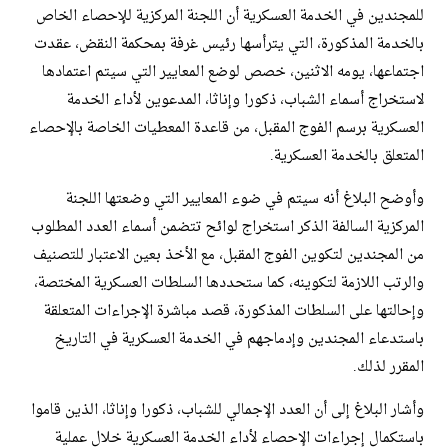
للمجندين في الخدمة العسكرية أن اللجنة المركزية للإحصاء الخاص
بالخدمة المذكورة، التي يترأسها رئيس غرفة بمحكمة النقض، عقدت
اجتماعها، يومه الاثنين، خصص لوضع المعايير التي سيتم اعتمادها
لاستخراج أسماء الشباب، ذكورا وإناثا، المدعوين لأداء الخدمة
العسكرية برسم الفوج المقبل، من قاعدة المعطيات الخاصة بالإحصاء
المتعلق بالخدمة العسكرية.
وأوضح البلاغ أنه سيتم في ضوء المعايير التي وضعتها اللجنة
المركزية السالفة الذكر استخراج لوائح تتضمن أسماء العدد المطلوب
من المجندين لتكوين الفوج المقبل، مع الأخذ بعين الاعتبار للتصنيف
والرتب اللازمة لتكوينه، كما ستحددها السلطات العسكرية المختصة،
وإحالتها على السلطات المذكورة، قصد مباشرة الإجراءات المتعلقة
باستدعاء المجندين وإدماجهم في الخدمة العسكرية في التاريخ
المقرر لذلك.
وأشار البلاغ إلى أن العدد الإجمالي للشباب، ذكورا وإناثا، الذين قاموا
باستكمال إجراءات الإحصاء لأداء الخدمة العسكرية خلال عملية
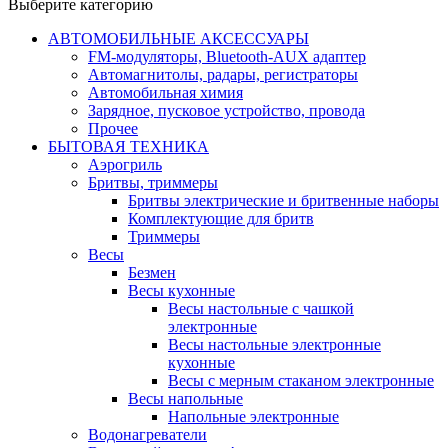
Выберите категорию
АВТОМОБИЛЬНЫЕ АКСЕССУАРЫ
FM-модуляторы, Bluetooth-AUX адаптер
Автомагнитолы, радары, регистраторы
Автомобильная химия
Зарядное, пусковое устройство, провода
Прочее
БЫТОВАЯ ТЕХНИКА
Аэрогриль
Бритвы, триммеры
Бритвы электрические и бритвенные наборы
Комплектующие для бритв
Триммеры
Весы
Безмен
Весы кухонные
Весы настольные с чашкой
электронные
Весы настольные электронные
кухонные
Весы с мерным стаканом электронные
Весы напольные
Напольные электронные
Водонагреватели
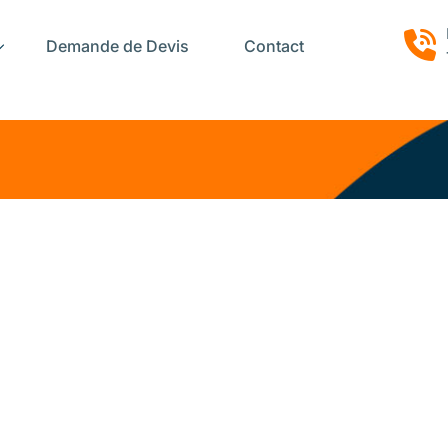
Demande de Devis
Contact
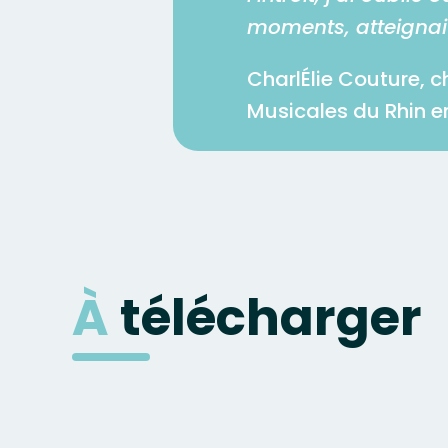
moments, atteignait
CharlÉlie Couture, c
Musicales du Rhin e
À
télécharger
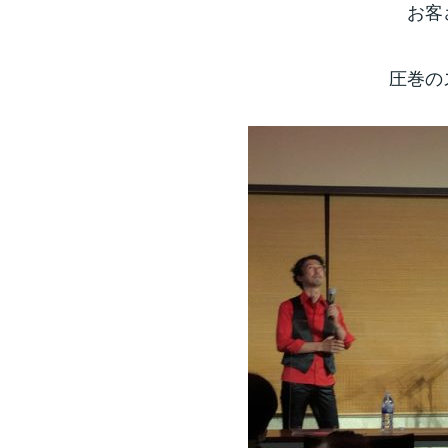
お客
圧巻の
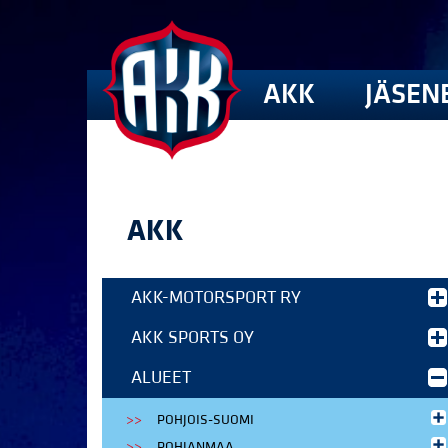
AKK
JÄSEN
AKK
AKK-MOTORSPORT RY
AKK SPORTS OY
ALUEET
POHJOIS-SUOMI
POHJANMAA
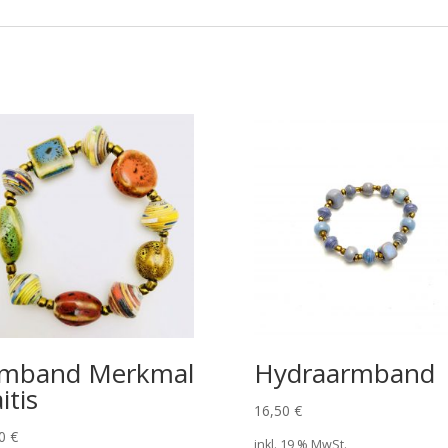
mband Merkmal
Hydraarmband
itis
16,50
€
50
€
inkl. 19 % MwSt.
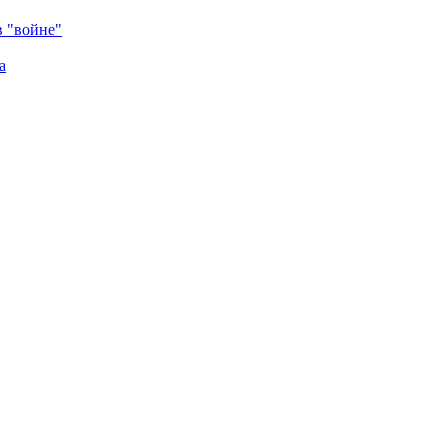
в "войне"
а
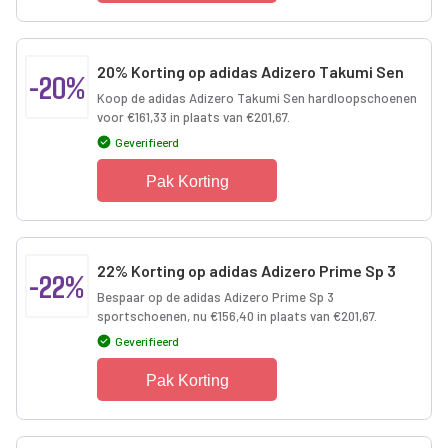
20% Korting op adidas Adizero Takumi Sen
-20%
Koop de adidas Adizero Takumi Sen hardloopschoenen
voor €161,33 in plaats van €201,67.
Geverifieerd
Pak Korting
22% Korting op adidas Adizero Prime Sp 3
-22%
Bespaar op de adidas Adizero Prime Sp 3
sportschoenen, nu €156,40 in plaats van €201,67.
Geverifieerd
Pak Korting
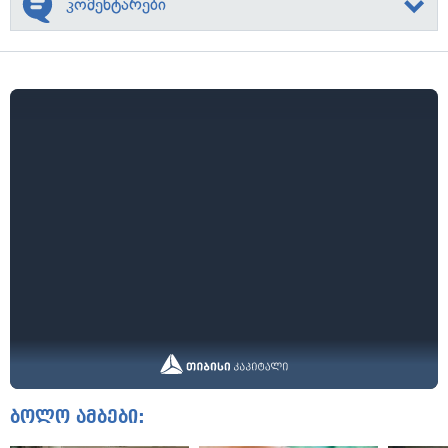
კომენტარები
ბოლო ამბები:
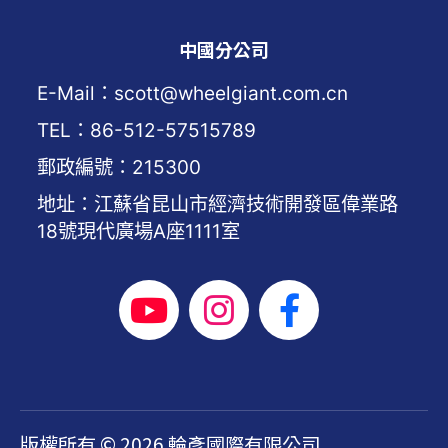
中國分公司
E-Mail：scott@wheelgiant.com.cn
TEL：86-512-57515789
郵政編號：215300
地址：江蘇省昆山市經濟技術開發區偉業路
18號現代廣場A座1111室
版權所有 © 2026 輪彥國際有限公司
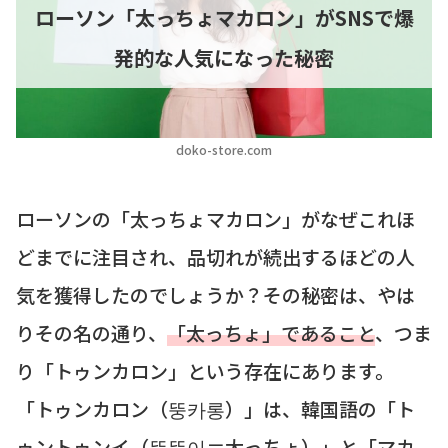
ローソン「太っちょマカロン」がSNSで爆
発的な人気になった秘密
doko-store.com
ローソンの「太っちょマカロン」がなぜこれほ
どまでに注目され、品切れが続出するほどの人
気を獲得したのでしょうか？その秘密は、やは
りその名の通り、
「太っちょ」であること
、つま
り「トゥンカロン」という存在にあります。
「トゥンカロン（뚱카롱）」は、韓国語の「ト
ゥントゥンイ（뚱뚱이＝太っちょ）」と「マカ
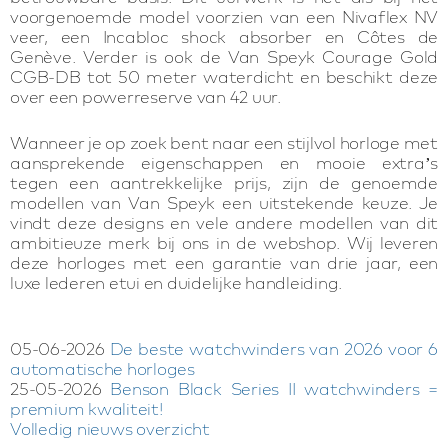
voorgenoemde model voorzien van een Nivaflex NV
veer, een Incabloc shock absorber en Côtes de
Genève. Verder is ook de Van Speyk Courage Gold
CGB-DB tot 50 meter waterdicht en beschikt deze
over een powerreserve van 42 uur.
Wanneer je op zoek bent naar een stijlvol horloge met
aansprekende eigenschappen en mooie extra’s
tegen een aantrekkelijke prijs, zijn de genoemde
modellen van Van Speyk een uitstekende keuze. Je
vindt deze designs en vele andere modellen van dit
ambitieuze merk bij ons in de webshop. Wij leveren
deze horloges met een garantie van drie jaar, een
luxe lederen etui en duidelijke handleiding.
05-06-2026
De beste watchwinders van 2026 voor 6
automatische horloges
25-05-2026
Benson Black Series II watchwinders =
premium kwaliteit!
Volledig nieuws overzicht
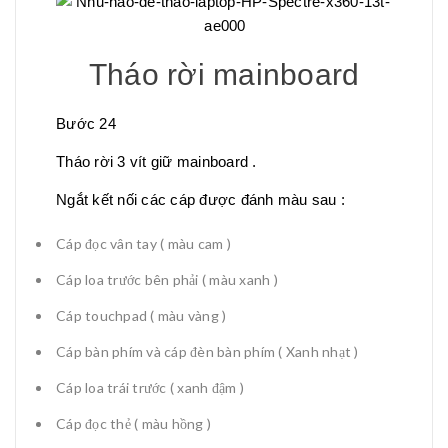
Tháo rời mainboard
Bước 24
Tháo rời 3 vít giữ mainboard .
Ngắt kết nối các cáp được đánh màu sau :
Cáp đọc vân tay ( màu cam )
Cáp loa trước bên phải ( màu xanh )
Cáp touchpad ( màu vàng )
Cáp bàn phím và cáp đèn bàn phím ( Xanh nhạt )
Cáp loa trái trước ( xanh đậm )
Cáp đọc thẻ ( màu hồng )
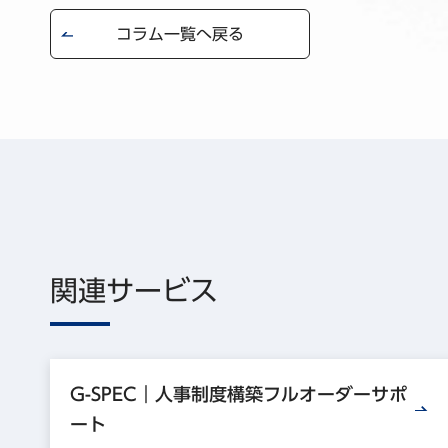
コラム一覧へ戻る
関連サービス
G-SPEC｜人事制度構築フルオーダーサポ
ート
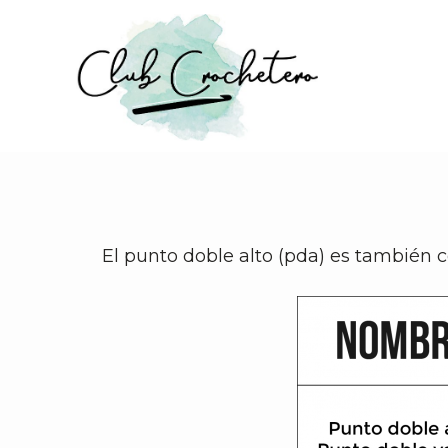
Skip
to
main
content
El punto doble alto (pda) es también 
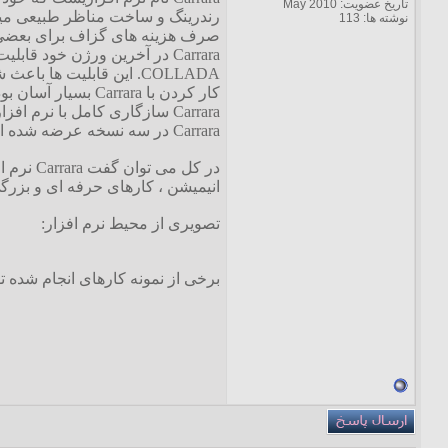
تاریخ عضویت: May 2010
رندرینگ و ساخت مناظر طبیعی میبا
نوشته ها: 113
صرف هزینه های گزاف برای بعضی ا
COLLADA. این قابلیت ها باعث شده تا Carrara دارای ابزارهای حرفه ای تر و قدرتمند تر برای کارهای حرفه ای گردد.
کار کردن با Carrara بسیار آسان بوده و از محیط کاری بسیار راحت و بدور از پیچیدگی زیادی برخوردار می باشد.
Carrara سازگاری کامل با نرم افزار های Poser و DAZ Studio دارد و براحتی میتوان خروجی هریک را در دیگری وارد کرد.
Carrara در سه نسخه عرضه شده است که هر یک ویژگی های خود را دارند ، این نسخه ها بترتیب قدرتمندی عبارتند از : Pro (کاملترین نسخه) ، Standard و Express
در کل م
انیمیشن ، کارهای حرفه ای و بزرگی 
تصویری از محیط نرم افزار:
برخی از نمونه کارهای انجام شده ت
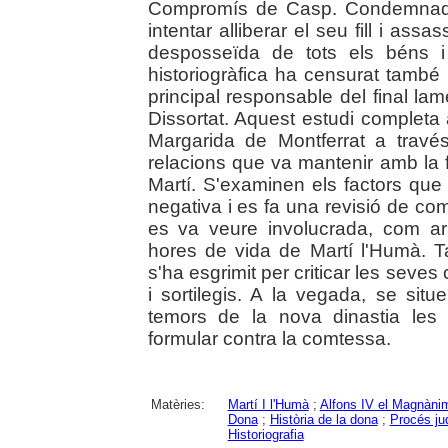
Compromís de Casp. Condemnada, 
intentar alliberar el seu fill i ass
desposseïda de tots els béns i
historiogràfica ha censurat també 
principal responsable del final lam
Dissortat. Aquest estudi completa
Margarida de Montferrat a travé
relacions que va mantenir amb la fa
Martí. S'examinen els factors que 
negativa i es fa una revisió de co
es va veure involucrada, com ar
hores de vida de Martí l'Humà. 
s'ha esgrimit per criticar les seves c
i sortilegis. A la vegada, se situ
temors de la nova dinastia le
formular contra la comtessa.
Matèries:
Martí I l'Humà
;
Alfons IV el Magnàni
Dona
;
Història de la dona
;
Procés jud
Historiografia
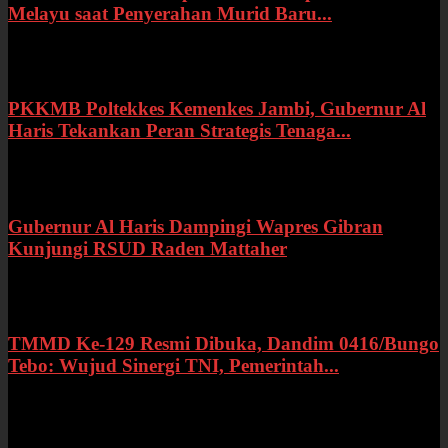
Melayu saat Penyerahan Murid Baru...
Rabu, 22 Juli 2026
PKKMB Poltekkes Kemenkes Jambi, Gubernur Al
Haris Tekankan Peran Strategis Tenaga...
Selasa, 21 Juli 2026
Gubernur Al Haris Dampingi Wapres Gibran
Kunjungi RSUD Raden Mattaher
Kamis, 16 Juli 2026
TMMD Ke-129 Resmi Dibuka, Dandim 0416/Bungo
Tebo: Wujud Sinergi TNI, Pemerintah...
Rabu, 15 Juli 2026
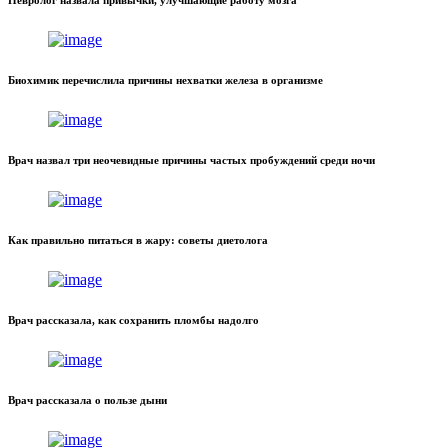
Невролог назвала привычки, улучшающие работу мозга
Биохимик перечислила причины нехватки железа в организме
Врач назвал три неочевидные причины частых пробуждений среди ночи
Как правильно питаться в жару: советы диетолога
Врач рассказала, как сохранить пломбы надолго
Врач рассказала о пользе дыни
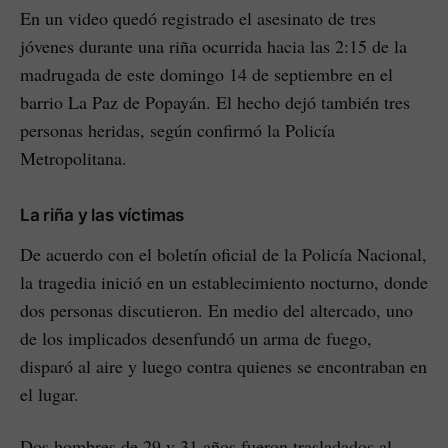
En un video quedó registrado el asesinato de tres
jóvenes durante una riña ocurrida hacia las 2:15 de la
madrugada de este domingo 14 de septiembre en el
barrio La Paz de Popayán. El hecho dejó también tres
personas heridas, según confirmó la Policía
Metropolitana.
La riña y las víctimas
De acuerdo con el boletín oficial de la Policía Nacional,
la tragedia inició en un establecimiento nocturno, donde
dos personas discutieron. En medio del altercado, uno
de los implicados desenfundó un arma de fuego,
disparó al aire y luego contra quienes se encontraban en
el lugar.
Dos hombres de 29 y 31 años fueron trasladados al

» What you need to do
The lines needed run from the first line of the records through the line containing "moments, atteignait", both included. Restate them word for word, without pictures.

» The completed task
للمجندين في الخدمة العسكرية أن اللجنة المركزية للإحصاء الخاص
بالخدمة المذكورة، التي يترأسها رئيس غرفة بمحكمة النقض، عقدت
اجتماعها، يومه الاثنين، خصص لوضع المعايير التي سيتم اعتمادها
لاستخراج أسماء الشباب، ذكورا وإناثا، المدعوين لأداء الخدمة
العسكرية برسم الفوج المقبل، من قاعدة المعطيات الخاصة بالإحصاء
المتعلق بالخدمة العسكرية.
وأوضح البلاغ أنه سيتم في ضوء المعايير التي وضعتها اللجنة
المركزية السالفة الذكر استخراج لوائح تتضمن أسماء العدد المطلوب
من المجندين لتكوين الفوج المقبل، مع الأخذ بعين الاعتبار للتصنيف
والرتب اللازمة لتكوينه، كما ستحددها السلطات العسكرية المختصة،
وإحالتها على السلطات المذكورة، قصد مباشرة الإجراءات المتعلقة
باستدعاء المجندين وإدماجهم في الخدمة العسكرية في التاريخ
المقرر لذلك.
وأشار البلاغ إلى أن العدد الإجمالي للشباب، ذكورا وإناثا، الذين قاموا
باستكمال إجراءات الإحصاء لأداء الخدمة العسكرية خلال عملية
Выберите категорию
АВТОМОБИЛЬНЫЕ АКСЕССУАРЫ
FM-модуляторы, Bluetooth-AUX адаптер
Автомагнитолы, радары, регистраторы
Автомобильная химия
Зарядное, пусковое устройство, провода
Прочее
БЫТОВАЯ ТЕХНИКА
Аэрогриль
Бритвы, триммеры
Бритвы электрические и бритвенные наборы
Комплектующие для бритв
Триммеры
Весы
Безмен
Весы кухонные
Весы настольные с чашкой
электронные
Весы настольные электронные
кухонные
Весы с мерным стаканом электронные
Весы напольные
Напольные электронные
Водонагреватели
Demande de Devis
Contact
moments, atteignait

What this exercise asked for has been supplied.